O nome que eu queria botar era “Sentinela”, nome que se dá lá no nordeste, mas para ser conhecido universalmente e com o mesmo sentido a denominei “Velório”. Um velório alegre, que foi rolando para o cemitério. No final volta mais grave, até com o baixo, uma coisa bonita, e o Airto com o pandeiro, e então vai baixando e tem um som dos músicos fazendo como se fosse aquela terra que se joga em cima do falecido e a gente transforma aquela coisa toda como se fosse alegre.

Só essa música, se eu contar dá um filme.

Com Slave Mass, Hermeto se consagrou definitivamente no cenário internacional da música. Reconhecido como um dos artistas mais originais de seu tempo, aceitava-se até os seus arroubos de rigor, como quando se confrontava com um instrumento de má-qualidade ou defeituoso. Foi o que ocorreu em Los Angeles, durante a série de apresentações que realizou com Airto e Flora: ao fazer um solo de piano, percebeu que o pedal estava quebrado. Então, passou a dar pancadas com o pé no teclado, enquanto batucava na tampa do piano. Embora a performance não fosse das mais delicadas com o instrumento, o publico gostou e aplaudiu. E, dia seguinte, Hermeto ao chegar para o show, encontrou dois pianos no palco. Ao perguntar o motivo, responderam que era um para tocar e outro para quebrar. Não foi preciso: o piano que Hermeto tocou naquela noite estava em perfeitas condições.

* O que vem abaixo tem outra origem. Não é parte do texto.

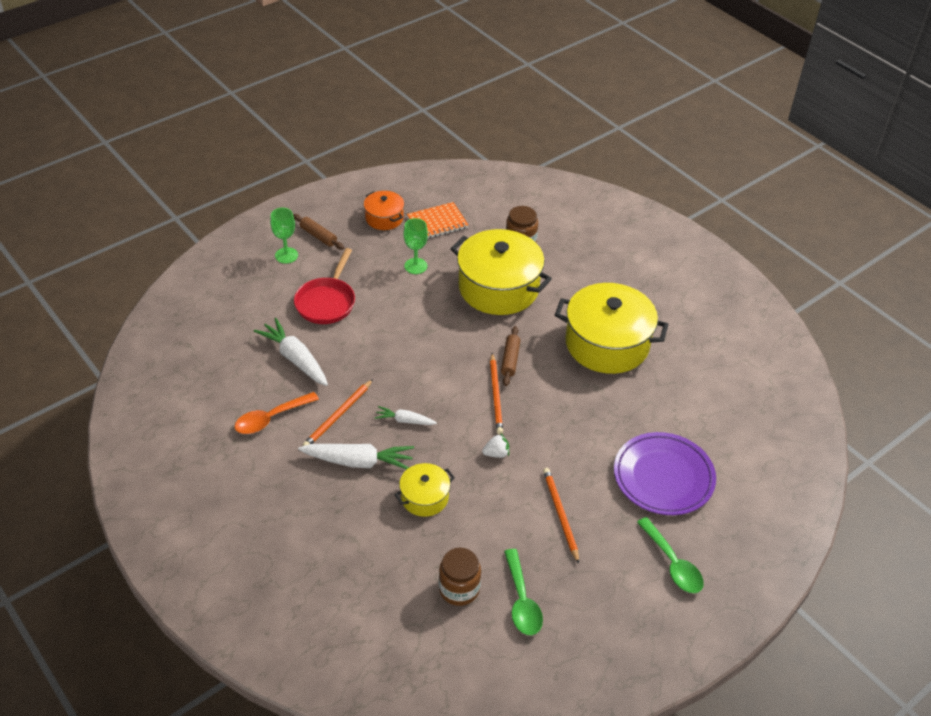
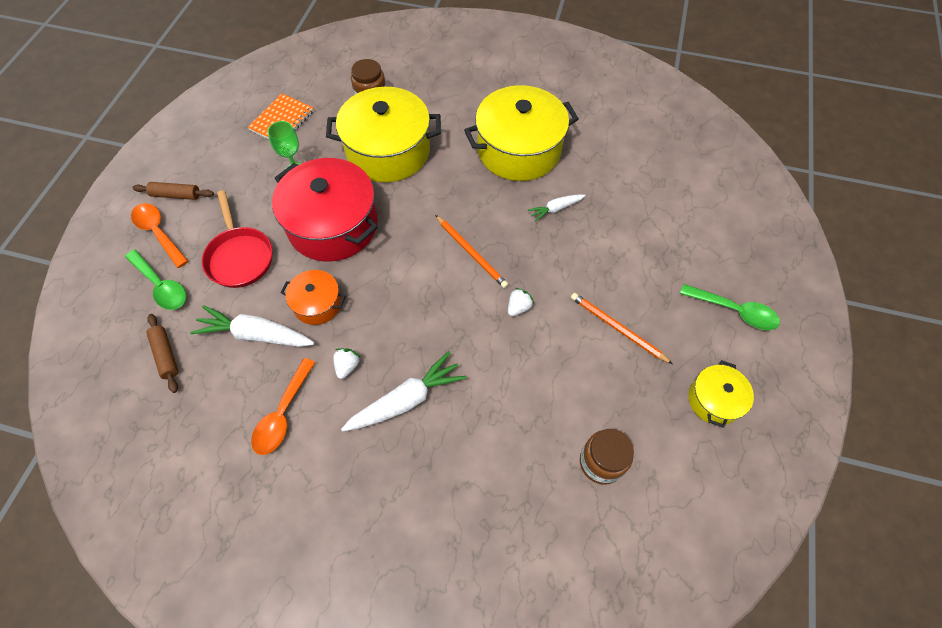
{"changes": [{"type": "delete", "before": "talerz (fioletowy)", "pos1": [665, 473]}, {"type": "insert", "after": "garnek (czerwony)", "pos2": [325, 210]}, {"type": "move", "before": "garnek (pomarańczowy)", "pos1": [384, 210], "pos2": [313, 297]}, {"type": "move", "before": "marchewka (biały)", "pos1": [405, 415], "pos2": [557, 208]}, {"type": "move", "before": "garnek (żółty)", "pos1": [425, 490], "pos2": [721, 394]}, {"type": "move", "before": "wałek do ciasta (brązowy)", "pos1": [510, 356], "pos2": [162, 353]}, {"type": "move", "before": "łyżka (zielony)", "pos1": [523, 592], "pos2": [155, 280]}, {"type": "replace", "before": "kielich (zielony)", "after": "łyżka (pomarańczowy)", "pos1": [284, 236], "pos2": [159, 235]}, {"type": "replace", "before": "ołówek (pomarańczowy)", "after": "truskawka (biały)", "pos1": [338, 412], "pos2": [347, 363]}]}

O reconhecimento da música Hermeto não aconteceu apenas no exterior. No Brasil, o público também aprendeu a apreciar aquele músico único. Apelidado de “Bruxo” pela jornalista Ana Maria Bahiana, Hermeto ganhou a simpatia e admiração de um público jovem, que via naquela figura exótica um sábio e carismático companheiro de aventura.